─── INFORMATION ───

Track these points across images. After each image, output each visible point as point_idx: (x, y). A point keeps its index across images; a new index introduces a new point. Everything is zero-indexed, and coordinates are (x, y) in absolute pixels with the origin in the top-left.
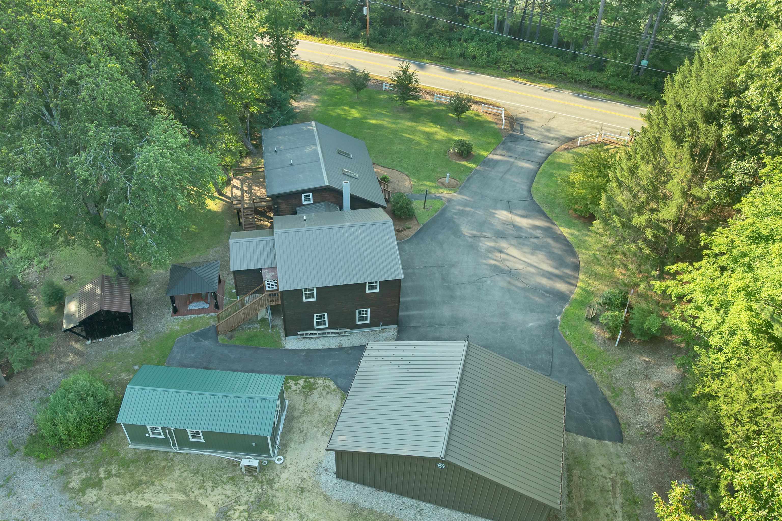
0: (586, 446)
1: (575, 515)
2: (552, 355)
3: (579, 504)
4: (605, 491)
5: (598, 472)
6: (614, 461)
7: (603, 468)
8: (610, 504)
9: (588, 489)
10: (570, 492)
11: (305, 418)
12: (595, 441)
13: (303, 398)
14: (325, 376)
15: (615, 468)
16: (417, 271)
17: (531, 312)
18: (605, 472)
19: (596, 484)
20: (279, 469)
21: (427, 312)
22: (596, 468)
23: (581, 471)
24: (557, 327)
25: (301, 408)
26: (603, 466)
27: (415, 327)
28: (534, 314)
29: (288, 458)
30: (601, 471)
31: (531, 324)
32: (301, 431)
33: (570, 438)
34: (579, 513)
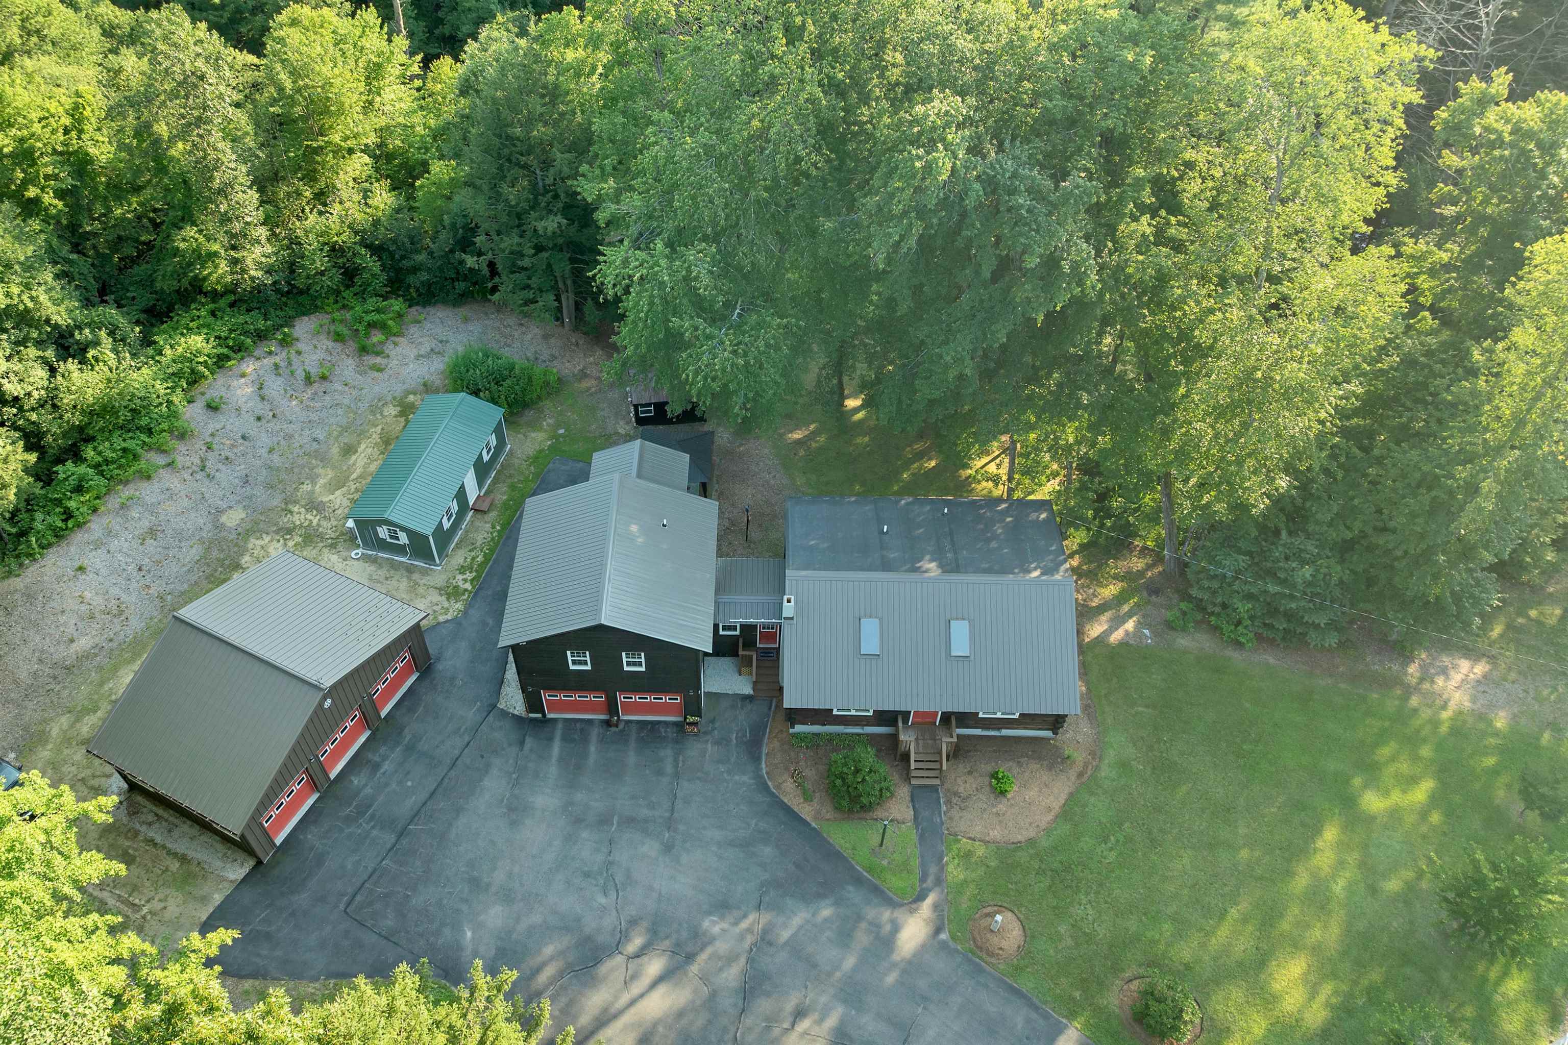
0: (204, 900)
1: (127, 838)
2: (386, 938)
3: (136, 850)
4: (133, 891)
5: (161, 896)
6: (163, 928)
7: (162, 905)
8: (115, 887)
9: (147, 871)
10: (155, 845)
11: (405, 584)
12: (204, 918)
13: (438, 585)
14: (465, 612)
15: (154, 923)
16: (665, 780)
17: (498, 949)
18: (156, 905)
19: (148, 884)
20: (344, 554)
21: (553, 770)
22: (167, 896)
23: (173, 874)
24: (445, 978)
25: (422, 582)
26: (165, 908)
27: (522, 743)
28: (493, 952)
29: (356, 563)
30: (160, 900)
31: (469, 934)
32: (387, 579)
33: (225, 884)
34: (127, 843)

───

● **REQUIRED WORK**: Please repeat the entries from the start through the line with "16: (417, 271)", substituting "upper-left" for "top-left" and keeping everything else unchanged. Leave the pictures out of your answer.

● **OUTPUT OF THE EXERCISE**:
Track these points across images. After each image, output each visible point as point_idx: (x, y). A point keeps its index across images; a new index introduces a new point. Everything is zero-indexed, and coordinates are (x, y) in absolute pixels with the origin in the upper-left.
0: (586, 446)
1: (575, 515)
2: (552, 355)
3: (579, 504)
4: (605, 491)
5: (598, 472)
6: (614, 461)
7: (603, 468)
8: (610, 504)
9: (588, 489)
10: (570, 492)
11: (305, 418)
12: (595, 441)
13: (303, 398)
14: (325, 376)
15: (615, 468)
16: (417, 271)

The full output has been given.